In this augmented reality project, the goal is to capture a video and seamlessly integrate a synthetic object into the scene. The process involves using 2D points from the video, which correspond to known 3D coordinates, to calibrate the camera for each frame. With the calibrated camera, a cube's 3D coordinates are projected onto the video frames using the camera projection matrix. When the calibration is accurate, the cube will consistently appear as part of the scene across all frames of the video.
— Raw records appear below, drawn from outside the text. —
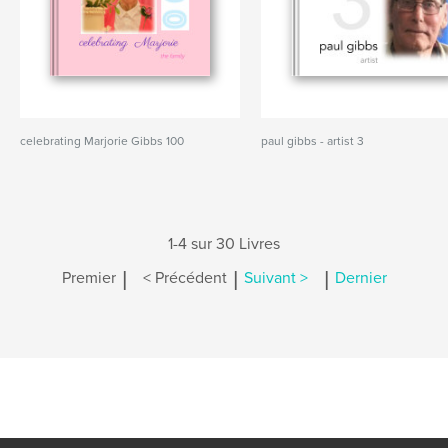
celebrating Marjorie Gibbs 100
paul gibbs - artist 3
1-4 sur 30 Livres
|
|
|
Premier
< Précédent
Suivant >
Dernier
We started off by capturing a video of a white box with drawn grid marks to keep track of 34 coordinates on a 4x4x1 cube. The original video is shown below:
We then drew 2D correspondence points on each point on the grid and mapped them to our 3D coordinate plane for the initial keyframe of our video. This is the 3D axis we used in our 3D world:
To track the coordinates across frames we used off-the-shelf
trackers available in OpenCV. The tracker we used was
cv2.TrackerMedianFlow_create()
. For each point in the
2D grid, we initialize an individual tracker and then track it
across the video frames. During the tracking process, we check
whether the tracked point stays within a predefined threshold. If it
does, we add it to the tracked dictionary. The visualization of the
tracked points is shown below.
Once I had the marked 2D points and their cooresponding 3D coordinates, we could compute the camera projection matrix P. Because our system was overdefined, we want to use least squares to find a matrix that transforms the 3D points into 2D points (which were 4D and 3D respctively as homogenous coordinates). We ended up using SVD to solve as we wrote our equations such that P*A = 0. I did this for each frame in the video, so I had a different P for each frame.
I defined a rectangular prism by creating a matrix of vertices. Then, for each frame in the video, I used the respective camera projection matrix and transformed the 3D box points into 2D video points. I then used the draw
function to draw lines connecting these vertices onto the frame. Once this was done for each frame, I combined the frames into the final video, shown below.